**PROBLEM DETAILS:** Every record needs to be set down again without a single difference.

**SUPPLIED RECORDS:**
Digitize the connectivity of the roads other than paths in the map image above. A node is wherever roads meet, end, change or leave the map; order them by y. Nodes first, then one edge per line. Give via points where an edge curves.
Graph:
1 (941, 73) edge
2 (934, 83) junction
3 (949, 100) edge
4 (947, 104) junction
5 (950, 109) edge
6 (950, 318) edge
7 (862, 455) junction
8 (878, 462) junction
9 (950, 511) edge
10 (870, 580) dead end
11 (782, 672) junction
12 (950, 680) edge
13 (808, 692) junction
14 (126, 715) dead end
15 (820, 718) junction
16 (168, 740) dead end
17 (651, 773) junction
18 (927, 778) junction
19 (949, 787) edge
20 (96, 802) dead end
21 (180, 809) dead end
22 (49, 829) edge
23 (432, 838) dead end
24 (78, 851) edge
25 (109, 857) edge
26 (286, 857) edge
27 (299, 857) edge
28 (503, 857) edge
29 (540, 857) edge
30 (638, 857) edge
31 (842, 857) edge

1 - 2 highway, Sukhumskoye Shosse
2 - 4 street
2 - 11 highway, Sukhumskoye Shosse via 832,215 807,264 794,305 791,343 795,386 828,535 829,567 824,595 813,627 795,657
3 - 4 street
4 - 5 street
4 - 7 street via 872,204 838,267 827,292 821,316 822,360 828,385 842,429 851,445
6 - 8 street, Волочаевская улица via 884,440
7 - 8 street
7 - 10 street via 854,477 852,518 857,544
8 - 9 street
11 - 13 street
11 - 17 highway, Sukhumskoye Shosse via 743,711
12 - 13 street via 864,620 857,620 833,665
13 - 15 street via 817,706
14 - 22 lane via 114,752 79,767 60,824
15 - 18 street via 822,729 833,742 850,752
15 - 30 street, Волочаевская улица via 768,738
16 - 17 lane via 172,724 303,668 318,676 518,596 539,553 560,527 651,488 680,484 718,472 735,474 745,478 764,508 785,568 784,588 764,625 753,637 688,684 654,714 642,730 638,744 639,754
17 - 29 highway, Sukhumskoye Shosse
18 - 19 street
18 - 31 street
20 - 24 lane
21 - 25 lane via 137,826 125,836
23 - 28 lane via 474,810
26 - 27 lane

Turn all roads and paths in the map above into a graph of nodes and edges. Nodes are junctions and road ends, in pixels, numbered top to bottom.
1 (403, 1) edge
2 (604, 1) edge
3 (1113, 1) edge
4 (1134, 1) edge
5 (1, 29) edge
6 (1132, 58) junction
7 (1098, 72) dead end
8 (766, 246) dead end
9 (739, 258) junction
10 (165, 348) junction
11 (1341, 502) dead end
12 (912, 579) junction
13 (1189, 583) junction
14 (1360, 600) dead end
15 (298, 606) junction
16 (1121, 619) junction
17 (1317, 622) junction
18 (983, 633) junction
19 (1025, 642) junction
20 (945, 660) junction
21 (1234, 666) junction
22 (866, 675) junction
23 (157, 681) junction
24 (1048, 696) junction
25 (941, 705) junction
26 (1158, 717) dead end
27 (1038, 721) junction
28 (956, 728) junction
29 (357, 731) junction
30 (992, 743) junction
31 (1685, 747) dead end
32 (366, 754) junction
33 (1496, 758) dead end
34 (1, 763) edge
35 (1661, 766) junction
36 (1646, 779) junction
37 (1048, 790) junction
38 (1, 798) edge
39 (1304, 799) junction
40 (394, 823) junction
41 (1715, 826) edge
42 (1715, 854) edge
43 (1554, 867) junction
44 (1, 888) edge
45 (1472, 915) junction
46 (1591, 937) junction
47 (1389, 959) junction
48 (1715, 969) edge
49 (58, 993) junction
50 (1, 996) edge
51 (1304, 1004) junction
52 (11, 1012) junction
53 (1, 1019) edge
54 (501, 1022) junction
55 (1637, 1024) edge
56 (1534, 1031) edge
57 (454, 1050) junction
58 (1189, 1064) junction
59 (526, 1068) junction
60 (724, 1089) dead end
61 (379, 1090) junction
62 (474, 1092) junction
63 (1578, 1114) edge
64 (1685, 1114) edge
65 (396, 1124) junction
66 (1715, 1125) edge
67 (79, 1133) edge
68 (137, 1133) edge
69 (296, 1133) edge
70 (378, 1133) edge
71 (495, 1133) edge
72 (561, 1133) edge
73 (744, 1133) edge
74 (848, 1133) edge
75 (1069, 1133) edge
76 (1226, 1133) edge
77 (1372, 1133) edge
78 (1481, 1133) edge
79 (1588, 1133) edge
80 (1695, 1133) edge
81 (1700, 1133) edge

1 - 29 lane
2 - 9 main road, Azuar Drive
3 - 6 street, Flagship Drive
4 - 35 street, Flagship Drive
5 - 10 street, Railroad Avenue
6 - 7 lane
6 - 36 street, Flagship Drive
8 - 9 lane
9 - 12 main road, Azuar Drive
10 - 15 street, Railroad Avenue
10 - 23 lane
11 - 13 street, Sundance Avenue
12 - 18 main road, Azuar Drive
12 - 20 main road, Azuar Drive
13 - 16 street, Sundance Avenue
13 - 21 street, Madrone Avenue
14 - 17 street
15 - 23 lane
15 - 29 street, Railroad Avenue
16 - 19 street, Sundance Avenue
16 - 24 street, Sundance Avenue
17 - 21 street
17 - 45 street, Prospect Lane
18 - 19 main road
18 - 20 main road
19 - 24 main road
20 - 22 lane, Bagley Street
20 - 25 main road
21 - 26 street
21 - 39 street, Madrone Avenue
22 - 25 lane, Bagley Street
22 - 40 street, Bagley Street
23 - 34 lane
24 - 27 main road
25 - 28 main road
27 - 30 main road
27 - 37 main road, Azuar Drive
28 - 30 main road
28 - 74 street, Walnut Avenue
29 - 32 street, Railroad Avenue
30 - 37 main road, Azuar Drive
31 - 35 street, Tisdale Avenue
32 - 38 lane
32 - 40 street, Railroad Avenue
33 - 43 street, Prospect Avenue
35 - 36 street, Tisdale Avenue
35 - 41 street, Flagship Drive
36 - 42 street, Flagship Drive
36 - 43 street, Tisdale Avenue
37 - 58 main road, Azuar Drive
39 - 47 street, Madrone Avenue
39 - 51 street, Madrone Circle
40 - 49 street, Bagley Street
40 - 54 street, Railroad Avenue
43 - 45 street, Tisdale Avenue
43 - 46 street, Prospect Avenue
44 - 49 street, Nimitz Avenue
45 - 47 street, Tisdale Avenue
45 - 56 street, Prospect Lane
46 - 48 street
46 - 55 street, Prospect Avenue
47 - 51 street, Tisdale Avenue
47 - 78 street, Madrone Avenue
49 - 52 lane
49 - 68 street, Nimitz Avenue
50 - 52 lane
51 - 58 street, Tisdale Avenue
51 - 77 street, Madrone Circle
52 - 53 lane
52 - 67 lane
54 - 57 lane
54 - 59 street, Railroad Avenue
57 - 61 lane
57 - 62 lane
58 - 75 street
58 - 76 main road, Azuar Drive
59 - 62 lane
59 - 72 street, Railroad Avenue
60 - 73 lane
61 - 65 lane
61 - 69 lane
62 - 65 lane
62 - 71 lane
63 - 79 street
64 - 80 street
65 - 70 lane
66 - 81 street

**TASK OUTPUT:**
Digitize the connectivity of the roads other than paths in the map image above. A node is wherever roads meet, end, change or leave the map; order them by y. Nodes first, then one edge per line. Give via points where an edge curves.
Graph:
1 (941, 73) edge
2 (934, 83) junction
3 (949, 100) edge
4 (947, 104) junction
5 (950, 109) edge
6 (950, 318) edge
7 (862, 455) junction
8 (878, 462) junction
9 (950, 511) edge
10 (870, 580) dead end
11 (782, 672) junction
12 (950, 680) edge
13 (808, 692) junction
14 (126, 715) dead end
15 (820, 718) junction
16 (168, 740) dead end
17 (651, 773) junction
18 (927, 778) junction
19 (949, 787) edge
20 (96, 802) dead end
21 (180, 809) dead end
22 (49, 829) edge
23 (432, 838) dead end
24 (78, 851) edge
25 (109, 857) edge
26 (286, 857) edge
27 (299, 857) edge
28 (503, 857) edge
29 (540, 857) edge
30 (638, 857) edge
31 (842, 857) edge

1 - 2 highway, Sukhumskoye Shosse
2 - 4 street
2 - 11 highway, Sukhumskoye Shosse via 832,215 807,264 794,305 791,343 795,386 828,535 829,567 824,595 813,627 795,657
3 - 4 street
4 - 5 street
4 - 7 street via 872,204 838,267 827,292 821,316 822,360 828,385 842,429 851,445
6 - 8 street, Волочаевская улица via 884,440
7 - 8 street
7 - 10 street via 854,477 852,518 857,544
8 - 9 street
11 - 13 street
11 - 17 highway, Sukhumskoye Shosse via 743,711
12 - 13 street via 864,620 857,620 833,665
13 - 15 street via 817,706
14 - 22 lane via 114,752 79,767 60,824
15 - 18 street via 822,729 833,742 850,752
15 - 30 street, Волочаевская улица via 768,738
16 - 17 lane via 172,724 303,668 318,676 518,596 539,553 560,527 651,488 680,484 718,472 735,474 745,478 764,508 785,568 784,588 764,625 753,637 688,684 654,714 642,730 638,744 639,754
17 - 29 highway, Sukhumskoye Shosse
18 - 19 street
18 - 31 street
20 - 24 lane
21 - 25 lane via 137,826 125,836
23 - 28 lane via 474,810
26 - 27 lane

Turn all roads and paths in the map above into a graph of nodes and edges. Nodes are junctions and road ends, in pixels, numbered top to bottom.
1 (403, 1) edge
2 (604, 1) edge
3 (1113, 1) edge
4 (1134, 1) edge
5 (1, 29) edge
6 (1132, 58) junction
7 (1098, 72) dead end
8 (766, 246) dead end
9 (739, 258) junction
10 (165, 348) junction
11 (1341, 502) dead end
12 (912, 579) junction
13 (1189, 583) junction
14 (1360, 600) dead end
15 (298, 606) junction
16 (1121, 619) junction
17 (1317, 622) junction
18 (983, 633) junction
19 (1025, 642) junction
20 (945, 660) junction
21 (1234, 666) junction
22 (866, 675) junction
23 (157, 681) junction
24 (1048, 696) junction
25 (941, 705) junction
26 (1158, 717) dead end
27 (1038, 721) junction
28 (956, 728) junction
29 (357, 731) junction
30 (992, 743) junction
31 (1685, 747) dead end
32 (366, 754) junction
33 (1496, 758) dead end
34 (1, 763) edge
35 (1661, 766) junction
36 (1646, 779) junction
37 (1048, 790) junction
38 (1, 798) edge
39 (1304, 799) junction
40 (394, 823) junction
41 (1715, 826) edge
42 (1715, 854) edge
43 (1554, 867) junction
44 (1, 888) edge
45 (1472, 915) junction
46 (1591, 937) junction
47 (1389, 959) junction
48 (1715, 969) edge
49 (58, 993) junction
50 (1, 996) edge
51 (1304, 1004) junction
52 (11, 1012) junction
53 (1, 1019) edge
54 (501, 1022) junction
55 (1637, 1024) edge
56 (1534, 1031) edge
57 (454, 1050) junction
58 (1189, 1064) junction
59 (526, 1068) junction
60 (724, 1089) dead end
61 (379, 1090) junction
62 (474, 1092) junction
63 (1578, 1114) edge
64 (1685, 1114) edge
65 (396, 1124) junction
66 (1715, 1125) edge
67 (79, 1133) edge
68 (137, 1133) edge
69 (296, 1133) edge
70 (378, 1133) edge
71 (495, 1133) edge
72 (561, 1133) edge
73 (744, 1133) edge
74 (848, 1133) edge
75 (1069, 1133) edge
76 (1226, 1133) edge
77 (1372, 1133) edge
78 (1481, 1133) edge
79 (1588, 1133) edge
80 (1695, 1133) edge
81 (1700, 1133) edge

1 - 29 lane
2 - 9 main road, Azuar Drive
3 - 6 street, Flagship Drive
4 - 35 street, Flagship Drive
5 - 10 street, Railroad Avenue
6 - 7 lane
6 - 36 street, Flagship Drive
8 - 9 lane
9 - 12 main road, Azuar Drive
10 - 15 street, Railroad Avenue
10 - 23 lane
11 - 13 street, Sundance Avenue
12 - 18 main road, Azuar Drive
12 - 20 main road, Azuar Drive
13 - 16 street, Sundance Avenue
13 - 21 street, Madrone Avenue
14 - 17 street
15 - 23 lane
15 - 29 street, Railroad Avenue
16 - 19 street, Sundance Avenue
16 - 24 street, Sundance Avenue
17 - 21 street
17 - 45 street, Prospect Lane
18 - 19 main road
18 - 20 main road
19 - 24 main road
20 - 22 lane, Bagley Street
20 - 25 main road
21 - 26 street
21 - 39 street, Madrone Avenue
22 - 25 lane, Bagley Street
22 - 40 street, Bagley Street
23 - 34 lane
24 - 27 main road
25 - 28 main road
27 - 30 main road
27 - 37 main road, Azuar Drive
28 - 30 main road
28 - 74 street, Walnut Avenue
29 - 32 street, Railroad Avenue
30 - 37 main road, Azuar Drive
31 - 35 street, Tisdale Avenue
32 - 38 lane
32 - 40 street, Railroad Avenue
33 - 43 street, Prospect Avenue
35 - 36 street, Tisdale Avenue
35 - 41 street, Flagship Drive
36 - 42 street, Flagship Drive
36 - 43 street, Tisdale Avenue
37 - 58 main road, Azuar Drive
39 - 47 street, Madrone Avenue
39 - 51 street, Madrone Circle
40 - 49 street, Bagley Street
40 - 54 street, Railroad Avenue
43 - 45 street, Tisdale Avenue
43 - 46 street, Prospect Avenue
44 - 49 street, Nimitz Avenue
45 - 47 street, Tisdale Avenue
45 - 56 street, Prospect Lane
46 - 48 street
46 - 55 street, Prospect Avenue
47 - 51 street, Tisdale Avenue
47 - 78 street, Madrone Avenue
49 - 52 lane
49 - 68 street, Nimitz Avenue
50 - 52 lane
51 - 58 street, Tisdale Avenue
51 - 77 street, Madrone Circle
52 - 53 lane
52 - 67 lane
54 - 57 lane
54 - 59 street, Railroad Avenue
57 - 61 lane
57 - 62 lane
58 - 75 street
58 - 76 main road, Azuar Drive
59 - 62 lane
59 - 72 street, Railroad Avenue
60 - 73 lane
61 - 65 lane
61 - 69 lane
62 - 65 lane
62 - 71 lane
63 - 79 street
64 - 80 street
65 - 70 lane
66 - 81 street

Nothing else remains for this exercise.